Pur avendo dunque escluso la rilevanza della questione per il caso in esame, la maggioranza non ha omesso di convenire esplicitamente con il governo su un punto chiave dell’argomentazione di quest’ultimo, ovvero che la distruzione deliberata di un embrione non sarebbe comparabile con l’utilizzo di cellule ottenute attraverso la distruzione, avvenuta all’estero, di embrioni ad uno stadio più prematuro (par. 194).
Si tratta di un obiter dictum che conferma quanto già emerso in Costa e Pavan e anzi compie un passo ulteriore: esiste cioè per la Corte una «gradation dans le processus de procréation» (Hervieu), che consente non solo di distinguere l’embrione, prima dell’impianto, dal feto, ma – evidentemente – anche tra embrioni a diversi stati di sviluppo.

La ricerca di una soluzione di compromesso tra le posizioni delle parti a prima vista sembrerebbe riuscita con successo anche nella parte in cui la Grande Camera dichiara l’inammissibilità della doglianza relativa al diritto garantito dall’art. 1 del Protocollo 1.
Le tesi sostenute dalle parti erano, com’è ovvio, diametralmente opposte. La ricorrente sosteneva infatti che gli embrioni non potessero considerarsi ‘individui’, poiché, non essendo stati impiantati, non erano destinati a divenire feti e quindi a nascere, mentre il governo affermava che gli embrioni non potessero identificarsi come ‘cose’, considerato che nell’ordinamento italiano essi sono ritenuti soggetti di diritto, meritevoli del rispetto della dignità umana.
Sul punto i giudici hanno escluso, all’unanimità, che l’embrione possa essere descritto come ‘bene’ ai sensi dell’art. 1 del Protocollo 1, disposizione che notoriamente implica un significato patrimoniale. Tuttavia essi hanno avuto cura di giungere ad una posizione così netta, preannunciando di non volersi esprimere sulla problematica questione di quando la vita abbia inizio, anche considerato il fatto che nel caso di specie non era in discussione l’applicazione dell’art. 2 CEDU. La Corte ha dunque tentato di assumere una posizione la più neutra possibile rispetto alla questione di fondo. Tuttavia non può negarsi che la scelta operata dalla maggioranza – che, se non ha accolto l’interpretazione del governo, ha però escluso a chiare lettere quella della ricorrente – sia di grande impatto. Certo, forse non poteva avvenire diversamente: quale che sia la posizione di ciascuno sulla necessità di dare la precedenza alla tutela della vita ‘potenziale’ di un embrione o, viceversa, alla speranza di cura di tanti malati, la qualificazione dell’embrione quale ‘bene’, oggetto di diritto di proprietà di altri, è decisamente una forzatura.

Sicuramente questa decisione lascia insoddisfatti tutti coloro che rivestono grandi speranze nella ricerca scientifica per la cura di malattie molto gravi.

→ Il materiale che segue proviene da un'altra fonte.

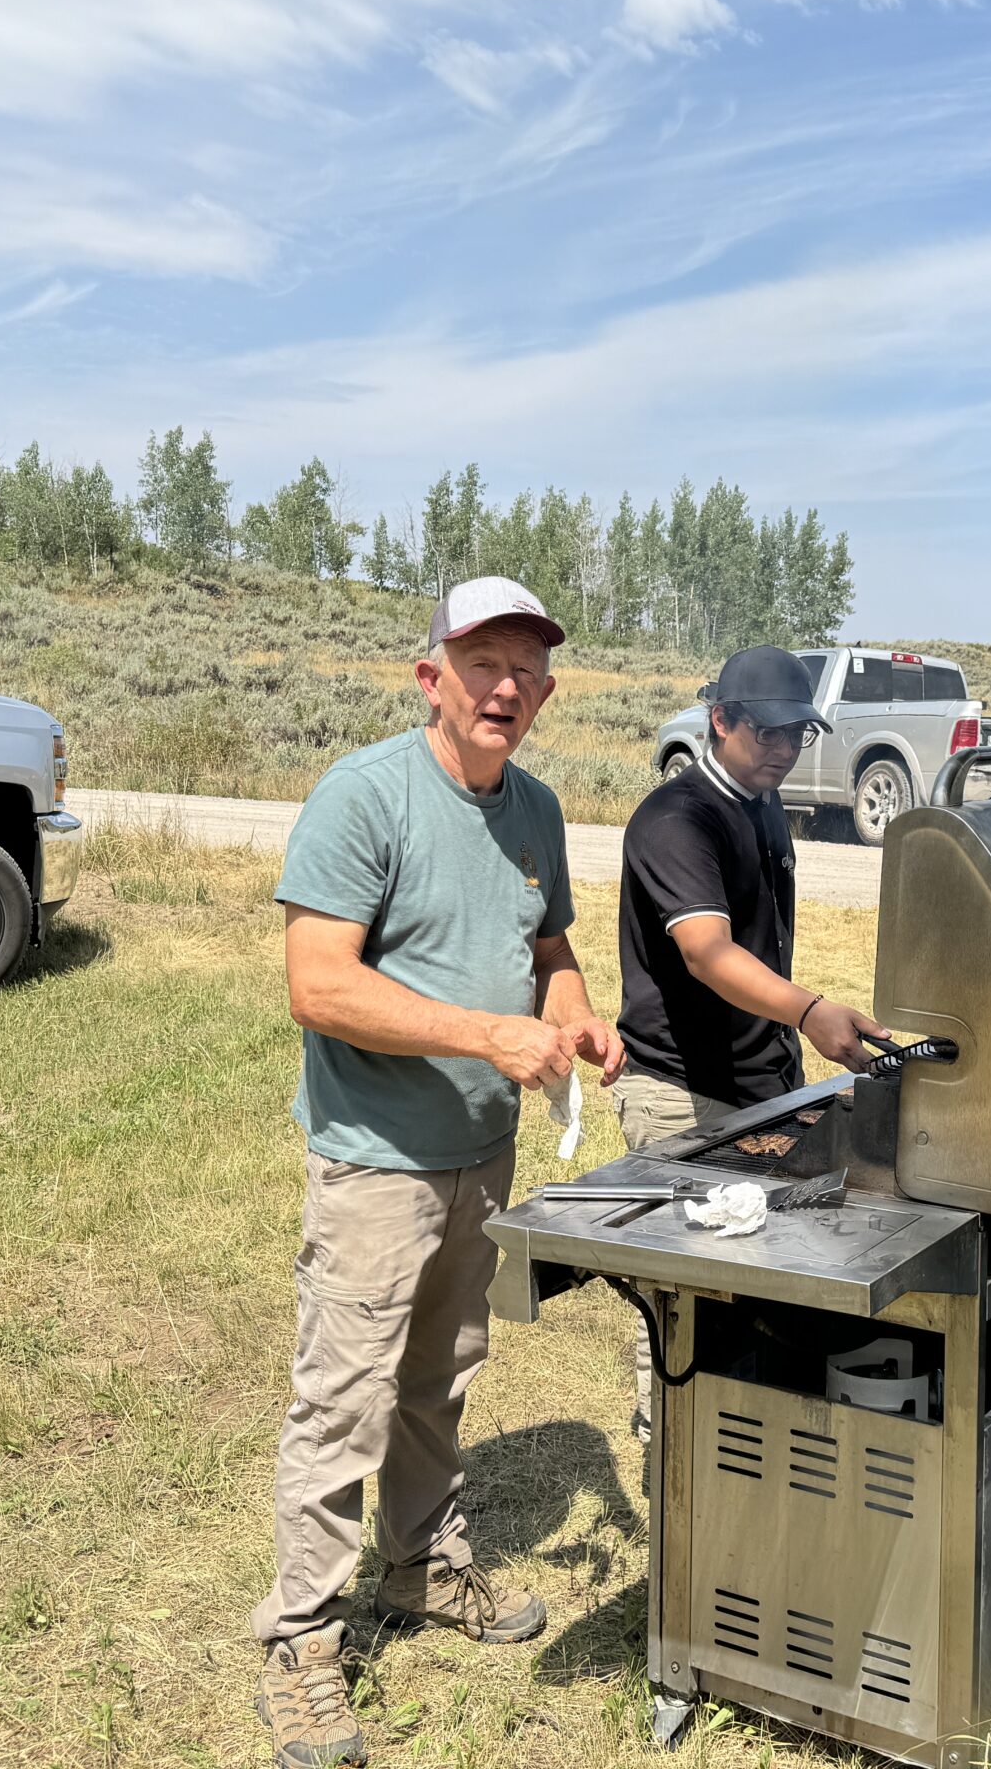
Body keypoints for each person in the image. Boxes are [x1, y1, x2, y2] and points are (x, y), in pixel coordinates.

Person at [251, 575, 623, 1769]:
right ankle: (300, 1644)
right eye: (481, 664)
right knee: (343, 1397)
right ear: (432, 680)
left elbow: (548, 949)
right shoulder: (365, 797)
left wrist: (572, 1017)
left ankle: (419, 1570)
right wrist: (486, 1033)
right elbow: (319, 986)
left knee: (440, 1376)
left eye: (524, 670)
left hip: (483, 1156)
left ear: (548, 694)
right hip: (377, 1164)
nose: (504, 686)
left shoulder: (538, 811)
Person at [611, 644, 889, 1438]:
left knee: (761, 1274)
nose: (780, 748)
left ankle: (738, 1436)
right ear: (718, 720)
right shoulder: (676, 817)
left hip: (761, 1083)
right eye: (764, 732)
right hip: (680, 1090)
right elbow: (707, 951)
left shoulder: (764, 805)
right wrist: (810, 1011)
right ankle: (663, 1444)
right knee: (684, 1286)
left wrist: (792, 1039)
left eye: (795, 734)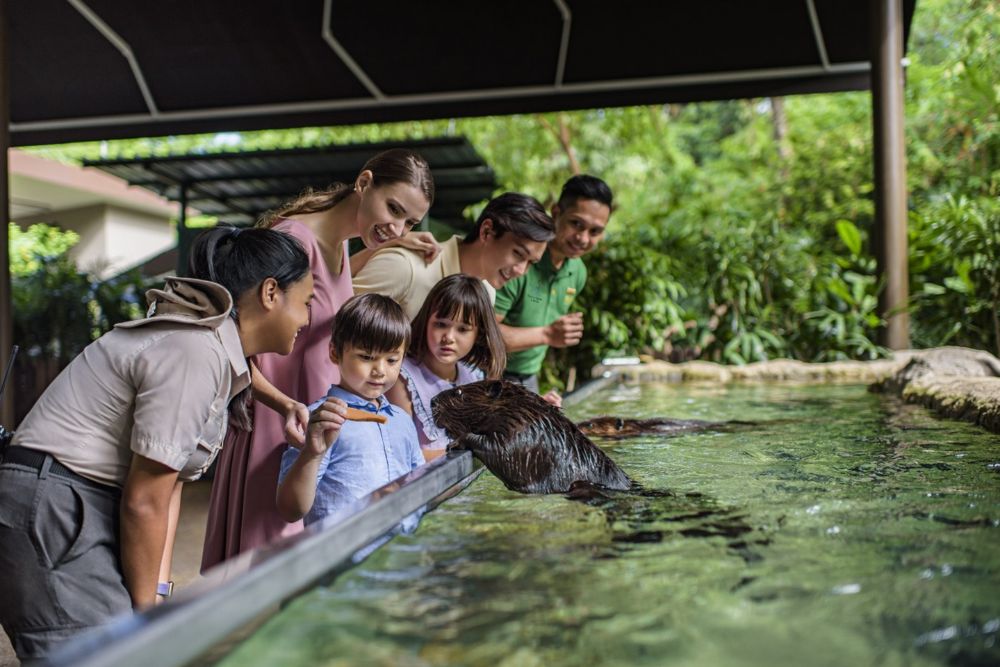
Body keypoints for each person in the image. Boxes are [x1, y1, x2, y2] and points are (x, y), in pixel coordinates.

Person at [0, 227, 313, 660]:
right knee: (109, 654)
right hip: (52, 503)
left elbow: (166, 490)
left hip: (69, 496)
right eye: (306, 302)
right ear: (271, 293)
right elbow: (145, 501)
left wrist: (157, 597)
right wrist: (147, 617)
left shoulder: (212, 347)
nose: (307, 318)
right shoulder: (195, 353)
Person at [202, 149, 435, 571]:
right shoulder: (292, 239)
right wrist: (284, 406)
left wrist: (394, 242)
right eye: (394, 209)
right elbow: (230, 341)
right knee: (266, 574)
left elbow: (327, 288)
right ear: (364, 183)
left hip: (317, 428)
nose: (398, 227)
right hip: (278, 428)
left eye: (410, 222)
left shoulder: (341, 245)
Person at [276, 293, 423, 525]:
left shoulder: (403, 421)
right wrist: (312, 453)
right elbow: (290, 510)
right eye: (366, 357)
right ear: (335, 353)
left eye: (392, 360)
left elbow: (419, 487)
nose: (380, 370)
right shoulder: (319, 420)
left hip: (401, 544)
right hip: (343, 546)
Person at [494, 175, 613, 406]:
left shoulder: (578, 272)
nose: (583, 238)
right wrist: (548, 334)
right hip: (487, 373)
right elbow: (482, 335)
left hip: (529, 378)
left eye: (595, 231)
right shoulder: (520, 262)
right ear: (556, 212)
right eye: (576, 224)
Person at [352, 192, 555, 320]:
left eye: (531, 263)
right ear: (487, 231)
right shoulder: (404, 266)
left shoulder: (486, 295)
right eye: (518, 253)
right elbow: (337, 324)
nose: (521, 270)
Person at [385, 274, 507, 461]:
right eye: (441, 324)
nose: (448, 337)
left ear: (479, 333)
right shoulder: (403, 379)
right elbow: (402, 456)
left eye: (463, 329)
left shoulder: (473, 376)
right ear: (426, 321)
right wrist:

In realtà la questione è ancora aperta, dal momento che la Corte Costituzionale è chiamata, a seguito dell’ordinanza del Tribunale di Firenze del 7 dicembre 2012, ad esprimersi sulla questione di legittimità costituzionale del divieto di cui si dice, in relazione agli art. 9, 32 e 33 primo comma della Costituzione. Il giudice delle leggi non potrà che prendere una posizione più esplicita sulla questione bioetica di fondo. Questa volta, anzi, i termini del confronto saranno più completi: non più la sola pretesa individuale di disporre dei propri embrioni per contribuire alla scienza, ma la necessità di trovare un bilanciamento tra un ‘potenziale’ diritto alla vita e allo sviluppo dell’embrione (in particolare, nel caso in cui sia malato o non più impiegabile per fini procreativi), con il diritto alla ricerca scientifica collegato alla tutela della salute individuale e collettiva.